→ **Task directions**:
Repeat the text read from each of the rows below word for word and line by line. Leave the pictures out of your answer.

→ **Data under study**:
_ _ _ _ _ _ _
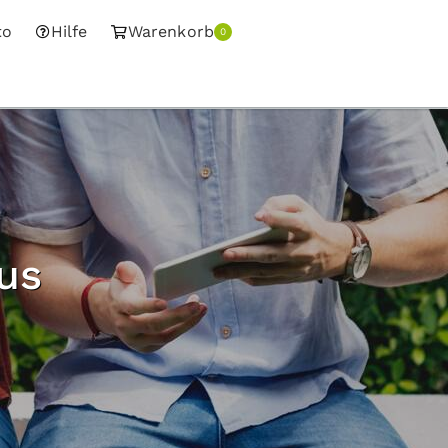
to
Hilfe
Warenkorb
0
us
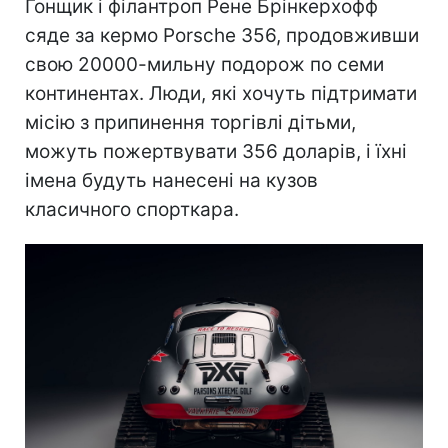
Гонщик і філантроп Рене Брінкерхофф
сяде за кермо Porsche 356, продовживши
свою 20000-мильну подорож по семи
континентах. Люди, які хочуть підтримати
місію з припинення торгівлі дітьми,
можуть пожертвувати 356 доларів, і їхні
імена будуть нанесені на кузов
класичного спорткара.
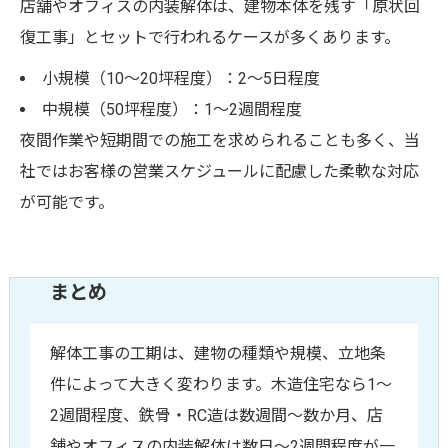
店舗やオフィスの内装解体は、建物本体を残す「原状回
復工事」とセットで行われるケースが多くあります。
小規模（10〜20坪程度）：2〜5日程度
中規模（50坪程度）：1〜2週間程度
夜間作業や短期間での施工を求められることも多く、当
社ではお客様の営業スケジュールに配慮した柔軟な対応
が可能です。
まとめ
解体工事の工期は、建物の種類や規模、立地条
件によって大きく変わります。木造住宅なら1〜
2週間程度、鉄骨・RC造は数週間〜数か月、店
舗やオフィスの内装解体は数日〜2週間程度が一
_ _ _ _ _ _ _
→ **The answer**:
to
Hilfe
Warenkorb
0
us
Гонщик і філантроп Рене Брінкерхофф
сяде за кермо Porsche 356, продовживши
свою 20000-мильну подорож по семи
континентах. Люди, які хочуть підтримати
місію з припинення торгівлі дітьми,
можуть пожертвувати 356 доларів, і їхні
імена будуть нанесені на кузов
класичного спорткара.
店舗やオフィスの内装解体は、建物本体を残す「原状回
復工事」とセットで行われるケースが多くあります。
小規模（10〜20坪程度）：2〜5日程度
中規模（50坪程度）：1〜2週間程度
夜間作業や短期間での施工を求められることも多く、当
社ではお客様の営業スケジュールに配慮した柔軟な対応
が可能です。
まとめ
解体工事の工期は、建物の種類や規模、立地条
件によって大きく変わります。木造住宅なら1〜
2週間程度、鉄骨・RC造は数週間〜数か月、店
舗やオフィスの内装解体は数日〜2週間程度が一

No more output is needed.